We can see that there are five different magnetic field strengths with 100 temperature points each.
The processed_df attribute now contains the results:
magdata.processed_df
| T | H | M | M_err | M_per_mass | M_per_mass_err | dM_dT | Delta_SM | |
|---|---|---|---|---|---|---|---|---|
| 0 | 0.999999 | 0.002 | 0.000002 | NaN | 19.847003 | NaN | -0.098265 | -0.000098 |
| 1 | 1.099098 | 0.002 | 0.000002 | NaN | 19.837267 | NaN | -0.098240 | -0.000098 |
| 2 | 1.198198 | 0.002 | 0.000002 | NaN | 19.827533 | NaN | -0.098202 | -0.000098 |
| 3 | 1.297297 | 0.002 | 0.000002 | NaN | 19.817803 | NaN | -0.098138 | -0.000098 |
| 4 | 1.396396 | 0.002 | 0.000002 | NaN | 19.808082 | NaN | -0.098050 | -0.000098 |
| ... | ... | ... | ... | ... | ... | ... | ... | ... |
| 4995 | 99.603604 | 0.010 | 0.000001 | NaN | 11.673323 | NaN | -0.829550 | -0.004619 |
| 4996 | 99.702704 | 0.010 | 0.000001 | NaN | 11.591120 | NaN | -0.829466 | -0.004620 |
| 4997 | 99.801803 | 0.010 | 0.000001 | NaN | 11.508924 | NaN | -0.829407 | -0.004620 |
| 4998 | 99.900902 | 0.010 | 0.000001 | NaN | 11.426733 | NaN | -0.829371 | -0.004620 |
| 4999 | 100.000001 | 0.010 | 0.000001 | NaN | 11.344545 | NaN | -0.829347 | -0.004620 |
5000 rows × 8 columns
Similarly, one could check that the derivative and entropy have been calculated for the raw data.
Notice that the error columns in the processed data are empty. An experimental
bootstrap() method is implemented to estimate the error in the smoothed moment.
See Bootstrap Estimates.
Plotting Data#
import matplotlib.pyplot as plt
Line plots and heat maps can be easily created with plot_lines() and plot_map().
fig, ax = plt.subplots(figsize=(6, 4))
magdata.plot_lines(data_prop='M_per_mass', data_version='compare', ax=ax);
fig, ax = plt.subplots(1, 2, figsize=(9, 3.75), sharey=True)
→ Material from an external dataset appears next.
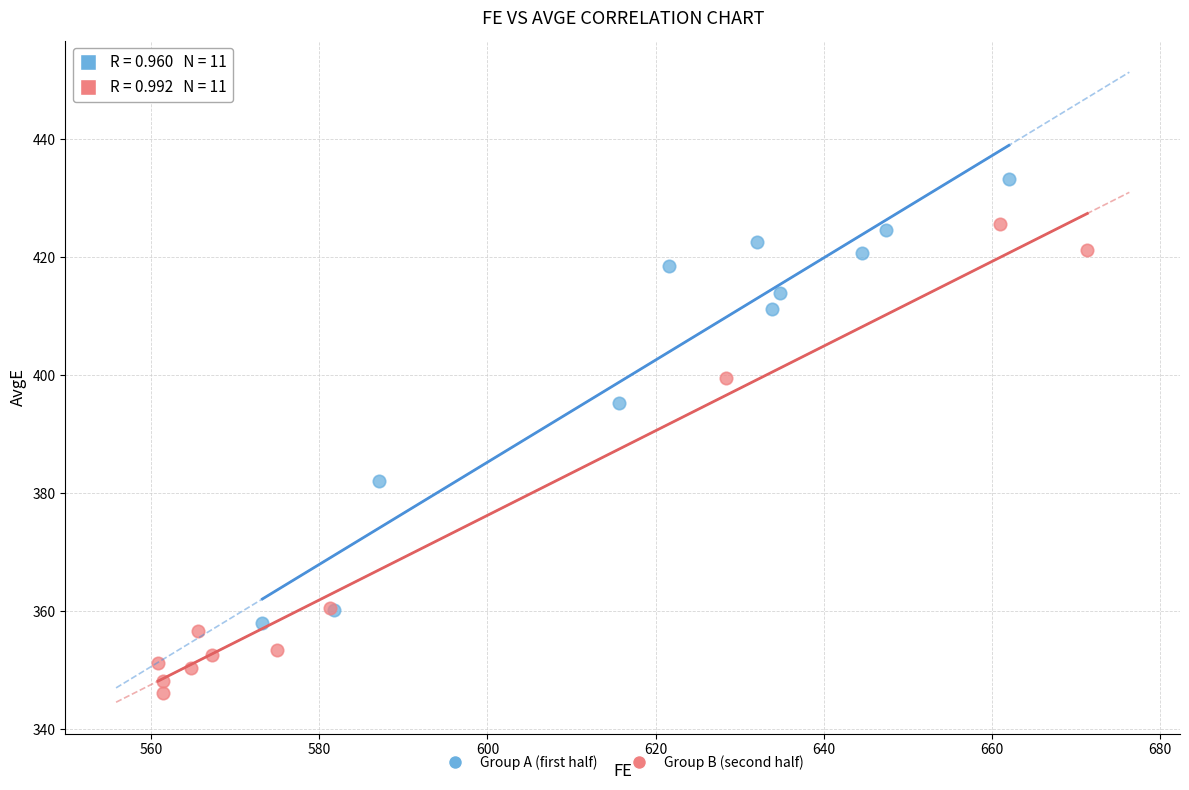

Which series contains the lowest Y value?

Group B (second half)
magdata.plot_map(data_prop='M_per_mass', data_version='converted', ax=ax[0], colorbar=False)
magdata.plot_map(
data_prop='M_per_mass', data_version='processed', ax=ax[1], colorbar=True,
colorbar_kwargs={'ax': ax, 'fraction': 0.10, 'pad': 0.05}
)
ax[1].set_ylabel('');
The second figure demonstrates the natural use of matplotlib with the plotting methods.
Many additional options are available; see Plotting Data for more information.
Writing output#
Because data is represented as DataFrames, one can use methods such as
DataFrame.to_csv() to write output to files.
See Reading Data for reading in data from delimited files and
Plotting Data for plotting previously-processed data.